Жалуются на равнодушие русских женщин к нашей поэзии <…> Дело в том, что женщины везде те же. Природа, одарив их тонким умом и чувствительностию самой раздражительною, едва ли не отказала им в чувстве изящного. Поэзия скользит по слуху их, не досягая души; они бесчувственны к ее гармонии; примечайте, как они поют модные романсы, как искажают стихи самые естественные, расстроивают меру, уничтожают рифму. Вслушайтесь в их литературные суждения, и вы удивитесь кривизне и даже грубости их понятия… Исключения редки (XI, 52). В борьбе с устаревшим карамзинским критерием <<цамского вкуса» Пушкин опирался на мнение старого «демократического писателя», сочинения которого ему были хорошо известны еще с начала 1820-х гг.
1983–1988
Несколько добавочных замечаний к вопросу о разговоре Пушкина с Николаем I 8 сентября 1826 года
Вопрос о содержании разговора, который состоялся между поэтом и царем в кремлевском Чудовском дворце 8 сентября 1826 г., неизменно возбуждал любопытство современников и волновал историков. В разное время к нему обращались такие видные знатоки пушкинского творчества, как М. А. Цявловский, С. М. Бонди, Д. Д. Благой, В. В. Пугачев и — в самое последнее время — Н. Я. Эйдельман. В книге последнего «Пушкин. Из биографии и творчества (1826–1837)» читатель найдет и тщательный анализ истории вопроса, и проницательную реконструкцию, построенную на критическом рассмотрении всех дошедших до нас свидетельств [486] . Исследование Н. Я. Эйдельмана избавляет нас от необходимости рассматривать вопрос во всей его полноте, поскольку с основными выводами автора следует согласиться. Наши замечания имеют целью лишь добавить несколько штрихов к картине, нарисованной общими усилиями предшествующих исследователей.
486
Эйдельман Н. Пушкин: Из биографии и творчества (1826–1837). М., 1987. С. 9—64.

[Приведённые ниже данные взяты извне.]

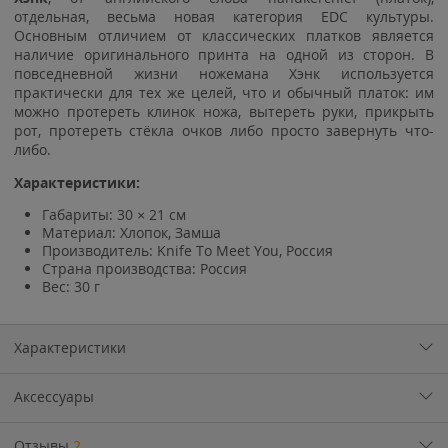
отдельная, весьма новая категория EDC культуры.
Основным отличием от классических платков является
наличие оригинального принта на одной из сторон. В
повседневной жизни ножемана Хэнк используется
практически для тех же целей, что и обычный платок: им
можно протереть клинок ножа, вытереть руки, прикрыть
рот, протереть стёкла очков либо просто завернуть что-
либо.
Характеристики:
Габариты: 30 × 21 см
Материал: Хлопок, Замша
Производитель: Knife To Meet You, Россия
Страна производства: Россия
Вес: 30 г
Характеристики
Аксессуары
Отзывы
2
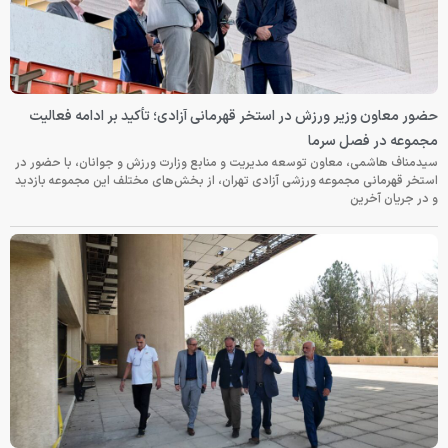
حضور معاون وزیر ورزش در استخر قهرمانی آزادی؛ تأکید بر ادامه فعالیت
مجموعه در فصل سرما
سیدمناف هاشمی، معاون توسعه مدیریت و منابع وزارت ورزش و جوانان، با حضور در
استخر قهرمانی مجموعه ورزشی آزادی تهران، از بخش‌های مختلف این مجموعه بازدید
و در جریان آخرین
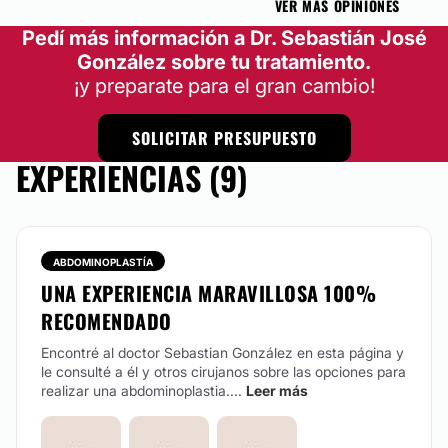
VER MÁS OPINIONES
Pedí más información a Dr. Sebastián José
González sobre tu tratamiento.
¡y preparate para el gran cambio!
SOLICITAR PRESUPUESTO
EXPERIENCIAS (9)
ABDOMINOPLASTÍA
UNA EXPERIENCIA MARAVILLOSA 100%
RECOMENDADO
Encontré al doctor Sebastian González en esta página y
le consulté a él y otros cirujanos sobre las opciones para
realizar una abdominoplastia....
Leer más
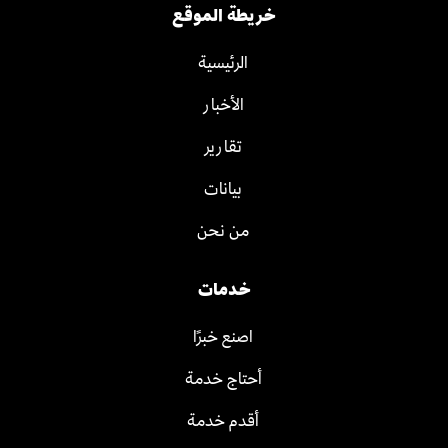
خريطة الموقع
الرئيسية
الأخبار
تقارير
بيانات
من نحن
خدمات
اصنع خبرًا
أحتاج خدمة
أقدم خدمة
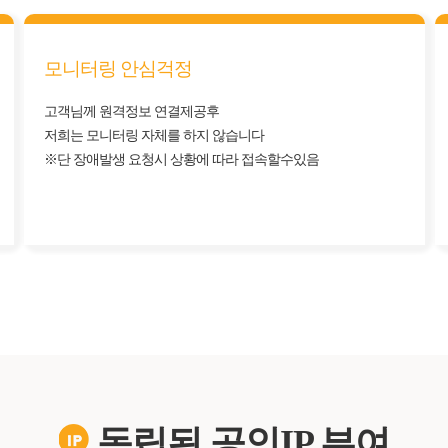
모니터링 안심걱정
고객님께 원격정보 연결제공후
저희는 모니터링 자체를 하지 않습니다
※단 장애발생 요청시 상황에 따라 접속할수있음
독립된 공인IP 부여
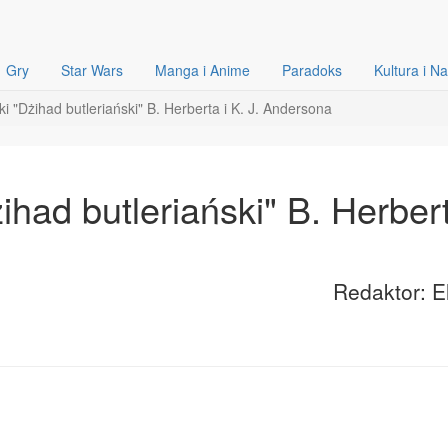
Gry
Star Wars
Manga i Anime
Paradoks
Kultura i N
i "Dżihad butleriański" B. Herberta i K. J. Andersona
ihad butleriański" B. Herber
Redaktor: E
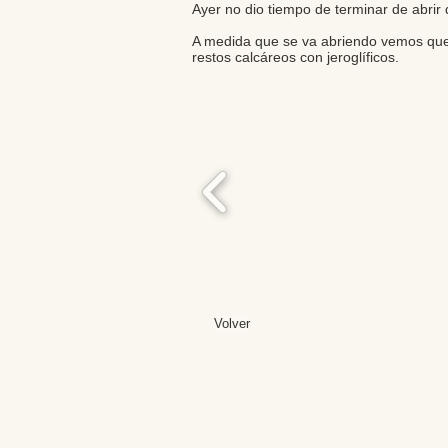
Ayer no dio tiempo de terminar de abrir
A medida que se va abriendo vemos que l
restos calcáreos con jeroglíficos.
Volver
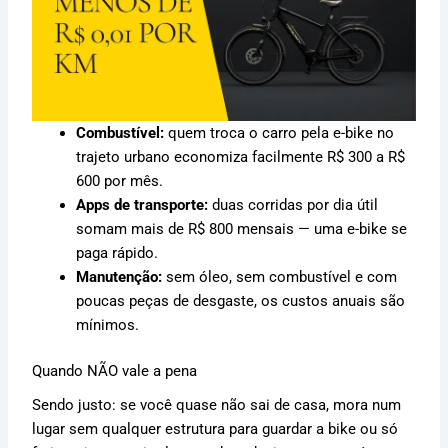
Combustível:
quem troca o carro pela e-bike no
trajeto urbano economiza facilmente R$ 300 a R$
600 por mês.
Apps de transporte:
duas corridas por dia útil
somam mais de R$ 800 mensais — uma e-bike se
paga rápido.
Manutenção:
sem óleo, sem combustível e com
poucas peças de desgaste, os custos anuais são
mínimos.
Quando NÃO vale a pena
Sendo justo: se você quase não sai de casa, mora num
lugar sem qualquer estrutura para guardar a bike ou só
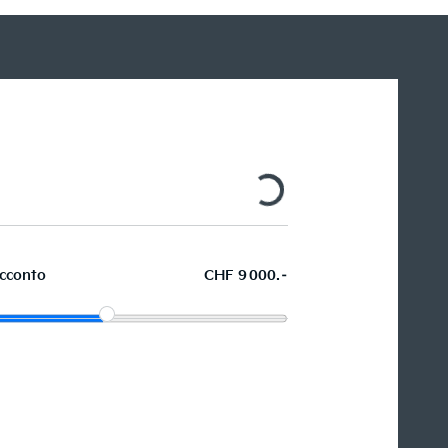
cconto
CHF 9 000.–
Acquistare ora in leasing l'auto
dei sogni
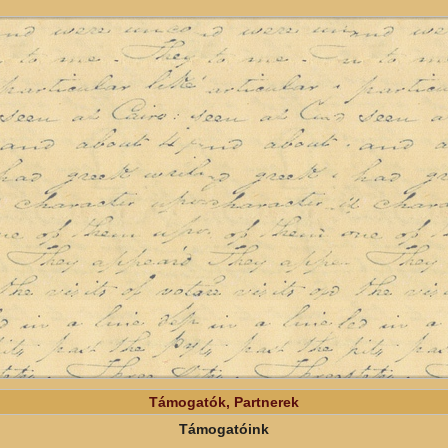
Támogatók, Partnerek
Támogatóink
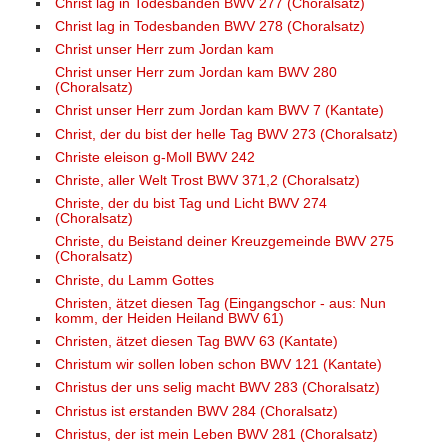
Christ lag in Todesbanden BWV 277 (Choralsatz)
Christ lag in Todesbanden BWV 278 (Choralsatz)
Christ unser Herr zum Jordan kam
Christ unser Herr zum Jordan kam BWV 280
(Choralsatz)
Christ unser Herr zum Jordan kam BWV 7 (Kantate)
Christ, der du bist der helle Tag BWV 273 (Choralsatz)
Christe eleison g-Moll BWV 242
Christe, aller Welt Trost BWV 371,2 (Choralsatz)
Christe, der du bist Tag und Licht BWV 274
(Choralsatz)
Christe, du Beistand deiner Kreuzgemeinde BWV 275
(Choralsatz)
Christe, du Lamm Gottes
Christen, ätzet diesen Tag (Eingangschor - aus: Nun
komm, der Heiden Heiland BWV 61)
Christen, ätzet diesen Tag BWV 63 (Kantate)
Christum wir sollen loben schon BWV 121 (Kantate)
Christus der uns selig macht BWV 283 (Choralsatz)
Christus ist erstanden BWV 284 (Choralsatz)
Christus, der ist mein Leben BWV 281 (Choralsatz)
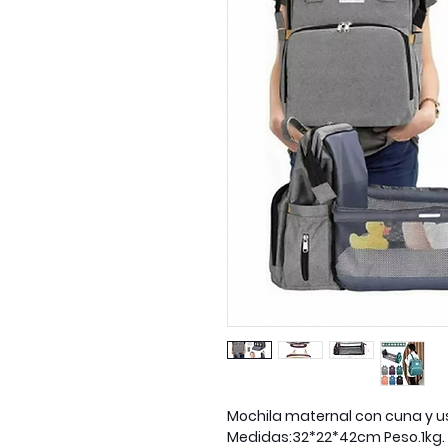
Mochila maternal con cuna y 
Medidas:32*22*42cm Peso.1kg.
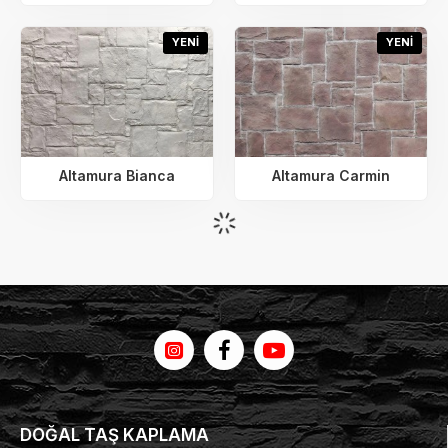
YENI
YENI
Altamura Bianca
Altamura Carmin
DOĞAL TAŞ KAPLAMA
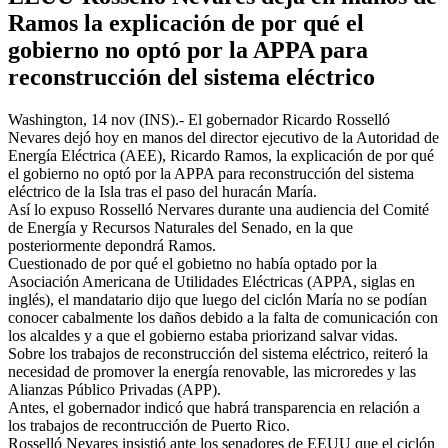
Ramos la explicación de por qué el
gobierno no optó por la APPA para
reconstrucción del sistema eléctrico
Washington, 14 nov (INS).- El gobernador Ricardo Rosselló
Nevares dejó hoy en manos del director ejecutivo de la Autoridad de
Energía Eléctrica (AEE), Ricardo Ramos, la explicación de por qué
el gobierno no optó por la APPA para reconstrucción del sistema
eléctrico de la Isla tras el paso del huracán María.
Así lo expuso Rosselló Nervares durante una audiencia del Comité
de Energía y Recursos Naturales del Senado, en la que
posteriormente depondrá Ramos.
Cuestionado de por qué el gobietno no había optado por la
Asociación Americana de Utilidades Eléctricas (APPA, siglas en
inglés), el mandatario dijo que luego del ciclón María no se podían
conocer cabalmente los daños debido a la falta de comunicación con
los alcaldes y a que el gobierno estaba priorizand salvar vidas.
Sobre los trabajos de reconstrucción del sistema eléctrico, reiteró la
necesidad de promover la energía renovable, las microredes y las
Alianzas Público Privadas (APP).
Antes, el gobernador indicó que habrá transparencia en relación a
los trabajos de recontrucción de Puerto Rico.
Rosselló Nevares insistió ante los senadores de EEUU que el ciclón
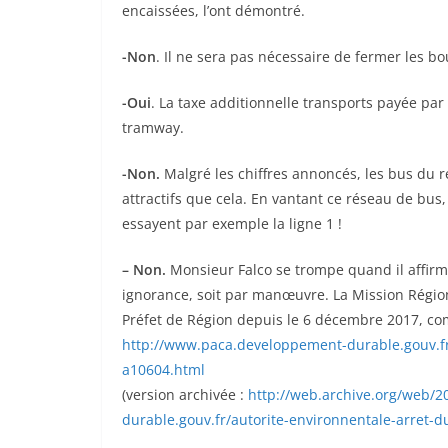
encaissées, l’ont démontré.
-Non
. Il ne sera pas nécessaire de fermer les b
-Oui
. La taxe additionnelle transports payée par 
tramway.
-Non.
Malgré les chiffres annoncés, les bus du r
attractifs que cela. En vantant ce réseau de bus, 
essayent par exemple la ligne 1 !
– Non.
Monsieur Falco se trompe quand il affirme
ignorance, soit par manœuvre. La Mission Région
Préfet de Région depuis le 6 décembre 2017, com
http://www.paca.developpement-durable.gouv.fr/
a10604.html
(version archivée :
http://web.archive.org/web/
durable.gouv.fr/autorite-environnentale-arret-d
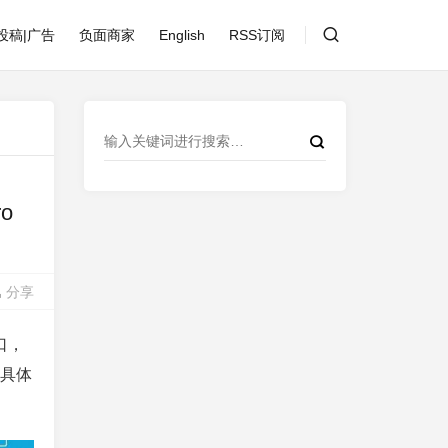
投稿|广告
负面商家
English
RSS订阅
ro
分享
口，
。具体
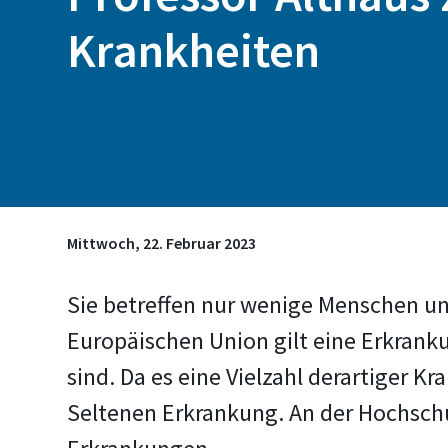
Krankheiten
Mittwoch, 22. Februar 2023
Sie betreffen nur wenige Menschen un
Europäischen Union gilt eine Erkranku
sind. Da es eine Vielzahl derartiger K
Seltenen Erkrankung. An der Hochschu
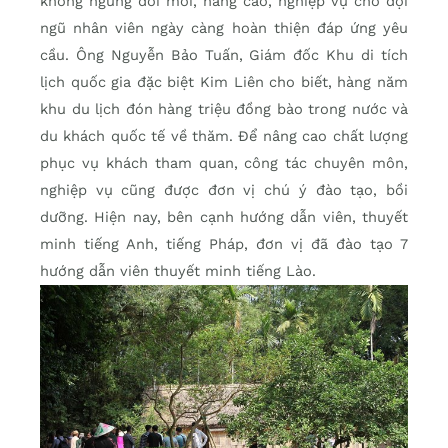
không ngừng đổi mới, nâng cao, nghiệp vụ cho đội
ngũ nhân viên ngày càng hoàn thiện đáp ứng yêu
cầu. Ông Nguyễn Bảo Tuấn, Giám đốc Khu di tích
lịch quốc gia đặc biệt Kim Liên cho biết, hàng năm
khu du lịch đón hàng triệu đồng bào trong nước và
du khách quốc tế về thăm. Để nâng cao chất lượng
phục vụ khách tham quan, công tác chuyên môn,
nghiệp vụ cũng được đơn vị chú ý đào tạo, bồi
dưỡng. Hiện nay, bên cạnh hướng dẫn viên, thuyết
minh tiếng Anh, tiếng Pháp, đơn vị đã đào tạo 7
hướng dẫn viên thuyết minh tiếng Lào.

Следует отметить, что основное внимание исследователей, естественно, было сосредоточено на «пушкинском» аспекте встречи, то есть на том, что сказал Николай I Пушкину и какие последствия для дальнейшей судьбы поэта имели эти слова. Пожалуй, лишь Н. Я. Эйдельман детально рассмотрел вопрос о том, какое же впечатление произвел Пушкин на императора. Для суждений по этому вопросу имеем фактически лишь одно, но очень ценное свидетельство. Речь идет о воспоминаниях Д. Н. Блудова, дошедших до нас в пересказе П. И. Бартенева [487] . Вечером того же дня, когда состоялась встреча в Кремле, на балу Николай I сказал Блудову, имея в виду Пушкина: «Знаешь, что я нынче долго говорил с умнейшим человеком в России?» Очень важно, что в более поздних рассказах, уже пережив всю длительную и драматическую историю отношений с поэтом, Николай никогда не повторял этой восторженной оценки, видимо вырвавшейся у него под непосредственным впечатлением разговора с поэтом. Очевидно, Пушкин чем-то поразил царя. При этом надо помнить, что Николай всю жизнь был равнодушен к поэзии, до встречи слышал о Пушкине лишь как об «известном сочинителе вольных стихов». Ни разговорами о поэзии, ни даже рассуждениями о необходимости для России реформ царя изумить было нельзя: он достаточно наслушался таких речей от судимых им декабристов. И сам Николай, и его ближайшее окружение в этот период считали ряд государственных реформ необходимыми. Пройдет лишь три месяца, и будет образован знаменитый «Комитет 6 декабря» с участием того же Блудова и под фактическим руководством деятелей «дней александровых прекрасного начала» — Кочубея и Сперанского. Комитет работал в обстановке строгой секретности и должен был разработать широкий план реформ государственного порядка империи. Следовательно, мысль о необходимости реформ в голове императора к осени 1826 г. уже созрела. Чем же Пушкин мог поразить Николая?
487
См.: Русский архив. 1865. Стб. 1248–1249.